Выбранный отрывок:
Если компания стремится сократить расходы на рабочую силу, она может нанимать временных работников, привлекать субподрядчиков, убивать профсоюзы, и при этом она может привлекать рабочую силу за границу, особенно в страны, где труд мало оплачивается из-за пренебрежения трудовым законодательством или его несоблюдения. Именно так поступает Apple, и именно поэтому из 750 000 работников, которые производят, собирают и продают их продукцию по всему миру, в штате работают только 63 000 человек[88].
Apple объявила об этом переходе еще в 1993 году, опубликовав в журнале компании статью под названием «Изменившаяся природа работников и работы». «Все больше компаний увольняют постоянных сотрудников и полагаются на нештатных работников и аутсорсинг для ведения своего бизнеса», – заявила Apple своим сотрудникам. «У нового производства есть голова, но нет тела. Оно скапливает ресурсы свободно плавающих талантов, необходимые для удовлетворения текущих потребностей, и время от времени подстраивается под запросы рынка»[89].
«Бестелесная голова» позволяет Apple говорить, что у нее связаны руки, когда речь идет о чрезмерных переработках на китайских заводах. На самом деле у нее вообще нет «рук»: технически эти заводы не принадлежат Apple; они просто производят технику, которая становится их продуктом. И успех этой философии также обеспечивает Apple одну из самых высоких позиций на фондовой бирже. Apple делает только хорошие, потрясающие вещи. А как же грязь и эксплуатация вокруг? Не их проблема.

Строки данных:
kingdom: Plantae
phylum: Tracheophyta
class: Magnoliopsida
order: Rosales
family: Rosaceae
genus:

Задание A: Сколько человек, согласно отрывку об Apple, работает в штате компании из 750 000 работников, которые производят, собирают и продают ее продукцию?
Задание B: Повторите дословно фрагмент отрывка об Apple между словами «Если компания стремится» и «63 000 человек[88].» включительно.

Решение задачи A: 63 000 человек.

Решение задачи B:
Если компания стремится сократить расходы на рабочую силу, она может нанимать временных работников, привлекать субподрядчиков, убивать профсоюзы, и при этом она может привлекать рабочую силу за границу, особенно в страны, где труд мало оплачивается из-за пренебрежения трудовым законодательством или его несоблюдения. Именно так поступает Apple, и именно поэтому из 750 000 работников, которые производят, собирают и продают их продукцию по всему миру, в штате работают только 63 000 человек[88].